It’s about collaborating, giving, listening, teaching, and discovering.

If we do a high-level overview of the top sales methodologies, they all have elements of these things. If you really boil it down, essentially sales skills are communications skills. The skills that make people successful salespeople start with the soft skills just as much as the technical skills training.

I’ve worked with people that think they’re not “in sales” just because the word doesn’t show up anywhere in their job description. Yet, they are some of the best pure salespeople I’ve known. Maybe you can relate. 

What do these people do so well if they’ve never sat in a formal sales training course or even read a single sales book?

They lead with their human skills. They end up selling by being human.

People with great sales ability move others to take some type of action by working with the other party. They don’t sell to or at them. They walk right next to people while they discuss problems. And both parties learn from each other. A teammate might give us more of their time because they feel like we care. 

We didn’t just sell them a box of girl scout cookies. Well maybe some of you slung some Thin Mints recently as a result of these relationships. But I’m going to assume your whole relationship doesn’t hinge on a one-time transaction each year.

What’s really being built is trust. When we trust the people we work with, we’re willing to try new things because we’re both connected by a higher purpose. We’re family members trying to help each other.

No matter what your job title is, you’ve been in a situation that required you to move someone to change. When you were at your initial interview you had to convince the hiring manager of your value. 

After a few years, maybe you had a review where you discussed a promotion. You may have had to get buy in from your team on an idea. If you’ve ever trained someone at work, you had to teach a process but also give people the freedom to bring ideas into the process. These are all “sales situations” where we realize it or not.

Many top CEO’s started out as salespeople and they have a lot of insights about what it taught them. Their advice isn’t what you might typically learn from a singular methodology. The CEO’s tend to focus on the soft skills or “power skills” they picked up along their journeys. 

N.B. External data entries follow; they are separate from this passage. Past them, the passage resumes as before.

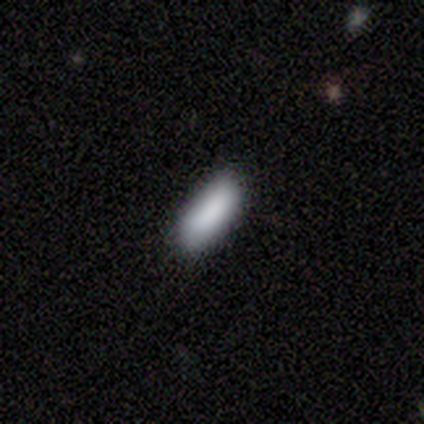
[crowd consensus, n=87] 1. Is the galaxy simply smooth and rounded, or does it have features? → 91% smooth, 6% star or artifact, 3% featured or disk.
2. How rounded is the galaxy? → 67% in between, 33% cigar-shaped, 0% round.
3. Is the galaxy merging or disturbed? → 89% none, 9% minor disturbance, 1% major disturbance, 1% merger.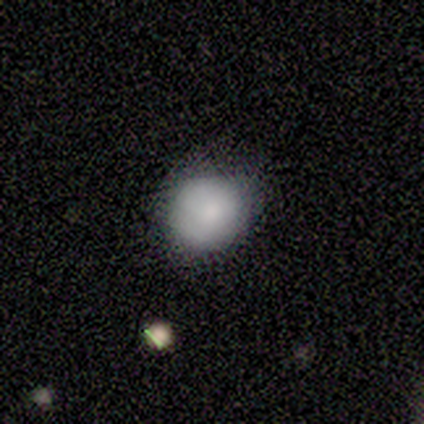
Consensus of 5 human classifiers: A smooth galaxy with no disk features (100%) that is round (80%).

Vote fractions:
- Smooth or featured? smooth: 100% / featured or disk: 0% / star or artifact: 0%
- How rounded? round: 80% / in between: 20% / cigar-shaped: 0%
- Merging? none: 60% / minor disturbance: 40% / major disturbance: 0% / merger: 0%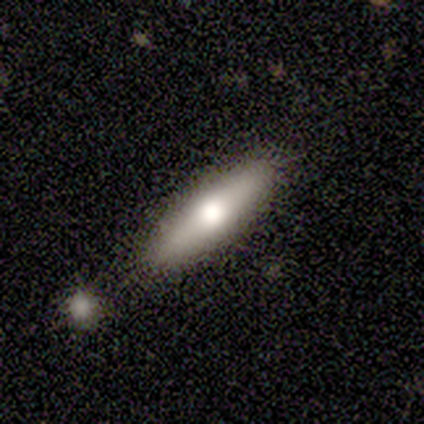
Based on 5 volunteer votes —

Howard Schultz, former longtime CEO of Starbucks, started from humble beginnings and sold XEROX copiers. He focused on social consciousness and knowing your purpose. He grew up in Brooklyn from a working-class family. He’s said if he was ever in the position to make a difference, he would never leave anyone behind. A just purpose that served him well in sales.

Mark Cuban, owner of the Dallas Mavericks and legendary entrepreneur started out selling garbage bags before he sold software and became owner of the Mavs. When he came on as owner of the Mavs he had to convince long time season ticket holders to stay on even after long losing streaks. He knew his customers were people who connected to experiences not a product. He made sales calls himself. In his words, “We weren’t selling basketball it was more like a wedding”.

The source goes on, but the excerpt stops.